29. Reliance on the case of Cellular Operators Association of India (supra) does not advance the case of the revenue. The Division Bench in that case was concerned with a prayer for quashing Notification dated 29.10.2015 and for a direction that the credit accumulated on account of EC and SHEC be permitted to be utilised for payment of service tax on telecommunication services. The Bench, right at the outset, at paragraph 3, highlights the ‘accepted and admitted case that benefit of EC and SHEC on inputs etc. could not have been utilised for payment of excise duty/service tax on the output, i.e., manufactured goods or taxable services’. Thus the premise on which the Bench has proceeded is that cross utilisation of EC and SHEC as against excise duty or service tax was impermissible in the context of the provisions and rules extant then.

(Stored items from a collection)

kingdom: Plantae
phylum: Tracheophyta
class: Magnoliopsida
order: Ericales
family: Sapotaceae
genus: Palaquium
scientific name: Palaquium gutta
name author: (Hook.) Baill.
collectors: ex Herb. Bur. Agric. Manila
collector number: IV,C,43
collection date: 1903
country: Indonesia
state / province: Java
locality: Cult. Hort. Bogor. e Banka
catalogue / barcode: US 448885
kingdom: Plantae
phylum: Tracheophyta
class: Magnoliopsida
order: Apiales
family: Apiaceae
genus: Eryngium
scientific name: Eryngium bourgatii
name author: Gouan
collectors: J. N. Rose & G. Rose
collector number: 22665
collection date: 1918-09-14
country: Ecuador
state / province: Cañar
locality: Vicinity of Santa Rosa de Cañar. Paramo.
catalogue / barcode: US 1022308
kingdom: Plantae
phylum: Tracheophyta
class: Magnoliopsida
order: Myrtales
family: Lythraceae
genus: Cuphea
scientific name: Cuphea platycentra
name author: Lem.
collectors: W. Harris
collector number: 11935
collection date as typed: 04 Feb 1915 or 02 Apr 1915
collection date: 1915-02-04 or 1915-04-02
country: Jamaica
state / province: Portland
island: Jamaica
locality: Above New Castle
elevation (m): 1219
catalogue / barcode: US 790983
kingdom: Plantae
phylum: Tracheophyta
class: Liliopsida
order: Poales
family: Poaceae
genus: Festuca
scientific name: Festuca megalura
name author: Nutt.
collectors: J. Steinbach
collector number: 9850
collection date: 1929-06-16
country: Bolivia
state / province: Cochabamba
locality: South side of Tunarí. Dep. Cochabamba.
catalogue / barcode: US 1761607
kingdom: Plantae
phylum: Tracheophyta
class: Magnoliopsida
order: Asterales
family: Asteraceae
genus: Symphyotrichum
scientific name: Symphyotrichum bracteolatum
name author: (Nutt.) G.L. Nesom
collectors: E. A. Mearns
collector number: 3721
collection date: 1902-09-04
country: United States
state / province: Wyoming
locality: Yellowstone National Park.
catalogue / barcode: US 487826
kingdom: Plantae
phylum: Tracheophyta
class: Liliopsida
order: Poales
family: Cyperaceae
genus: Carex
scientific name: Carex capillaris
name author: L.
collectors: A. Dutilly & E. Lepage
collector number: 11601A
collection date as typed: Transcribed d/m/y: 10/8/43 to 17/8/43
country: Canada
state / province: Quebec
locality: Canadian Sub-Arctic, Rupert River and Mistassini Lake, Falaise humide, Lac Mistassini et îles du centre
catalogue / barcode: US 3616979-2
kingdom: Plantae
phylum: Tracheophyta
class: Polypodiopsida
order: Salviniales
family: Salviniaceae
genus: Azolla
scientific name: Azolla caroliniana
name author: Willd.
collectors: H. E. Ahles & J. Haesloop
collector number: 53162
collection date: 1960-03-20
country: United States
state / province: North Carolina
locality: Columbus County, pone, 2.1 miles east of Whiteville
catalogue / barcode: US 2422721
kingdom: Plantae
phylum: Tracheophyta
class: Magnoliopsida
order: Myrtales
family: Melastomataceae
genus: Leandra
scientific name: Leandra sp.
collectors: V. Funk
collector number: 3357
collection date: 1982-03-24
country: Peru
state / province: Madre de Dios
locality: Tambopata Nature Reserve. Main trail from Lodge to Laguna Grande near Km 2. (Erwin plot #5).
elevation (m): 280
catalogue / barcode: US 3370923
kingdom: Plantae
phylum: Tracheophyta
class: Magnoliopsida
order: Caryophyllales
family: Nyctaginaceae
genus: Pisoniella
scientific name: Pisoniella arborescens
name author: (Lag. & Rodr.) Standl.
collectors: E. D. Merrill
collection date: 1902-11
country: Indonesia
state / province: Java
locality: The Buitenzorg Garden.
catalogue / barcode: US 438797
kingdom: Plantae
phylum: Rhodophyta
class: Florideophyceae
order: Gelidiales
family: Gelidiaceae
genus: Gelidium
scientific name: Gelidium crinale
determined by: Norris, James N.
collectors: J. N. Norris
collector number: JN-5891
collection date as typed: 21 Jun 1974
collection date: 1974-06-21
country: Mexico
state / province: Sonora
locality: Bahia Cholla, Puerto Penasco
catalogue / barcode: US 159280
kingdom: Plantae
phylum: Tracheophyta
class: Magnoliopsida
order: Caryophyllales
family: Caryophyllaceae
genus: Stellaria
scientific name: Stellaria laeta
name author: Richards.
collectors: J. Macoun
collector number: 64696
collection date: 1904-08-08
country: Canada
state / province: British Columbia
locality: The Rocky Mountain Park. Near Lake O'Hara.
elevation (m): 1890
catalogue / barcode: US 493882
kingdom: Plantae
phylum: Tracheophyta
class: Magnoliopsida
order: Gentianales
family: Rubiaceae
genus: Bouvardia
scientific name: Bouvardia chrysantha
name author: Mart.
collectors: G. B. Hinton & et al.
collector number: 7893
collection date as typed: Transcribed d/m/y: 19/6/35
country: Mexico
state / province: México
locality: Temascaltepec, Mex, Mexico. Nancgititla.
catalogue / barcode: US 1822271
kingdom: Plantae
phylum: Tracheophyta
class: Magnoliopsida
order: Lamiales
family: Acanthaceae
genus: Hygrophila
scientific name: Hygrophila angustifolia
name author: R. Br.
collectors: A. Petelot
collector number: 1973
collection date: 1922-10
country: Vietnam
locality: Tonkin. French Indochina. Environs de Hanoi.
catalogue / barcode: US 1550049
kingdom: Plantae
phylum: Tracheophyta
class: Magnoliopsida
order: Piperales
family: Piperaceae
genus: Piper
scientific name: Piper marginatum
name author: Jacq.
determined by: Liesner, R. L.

> STATED GOAL 1
In the rows above, transcribe the stretch from the line containing "genus: Palaquium" through the line containing "catalogue / barcode: US 448885", keeping each line unchanged.
> STATED GOAL 2
Go on with the passage about the Cellular Operators Association of India ruling, picking up after its last sentence.

> EXERCISE OUTPUT 1
genus: Palaquium
scientific name: Palaquium gutta
name author: (Hook.) Baill.
collectors: ex Herb. Bur. Agric. Manila
collector number: IV,C,43
collection date: 1903
country: Indonesia
state / province: Java
locality: Cult. Hort. Bogor. e Banka
catalogue / barcode: US 448885

> EXERCISE OUTPUT 2
30. The claim of the petitioner before the Delhi High Court was that a vested right to avail the benefit of unutilised EC or SHEC credit was available as on 01.03.2015 and 01.06.2015 as against payment of tax on excisable goods and services. Simultaneous therewith the petitioners also challenged Instruction dated 07.12.2015 that provided as follows:

B.21 – Hyderabad, Coimbatore, Vadodara, Vishakhapatnam, Delhi Zone-Cenvat Credit Balance of Education Cess and Secondary & Higher Education Cess lying in the CENVAT Credit Account:

Issue:

Exemption from levy of Education Cess and Secondary & Higher Education Cess has been provided w.e.f. 01.03.2015 vide notification no. 14/2015-CE & 15/2015-CE both dated 01.03.2015, Sub-rule 7(b) of Rule 3 of CENVAT Credit Rules, 2004, specifies that CENVAT credit of specified duties shall be utilized for payment of those specified duties only. CENVAT Credit of Education Cess and Secondary & Higher Education Cess can be utilized only for payment of Education Cess and Secondary & Higher Education Cess, respectively. Consequent upon grant of exemption there is issue of utilization of the accumulated credit of the past. It is suggested that an amendment to sub-rule 7(b) of Rule 3 of CENVAT Credit Rules, 2004 may be made to allow the utilization of balance CENVAT Credit of Education Cess and Secondary & Higher Education Cess towards payment of either duty of excise or Service Tax.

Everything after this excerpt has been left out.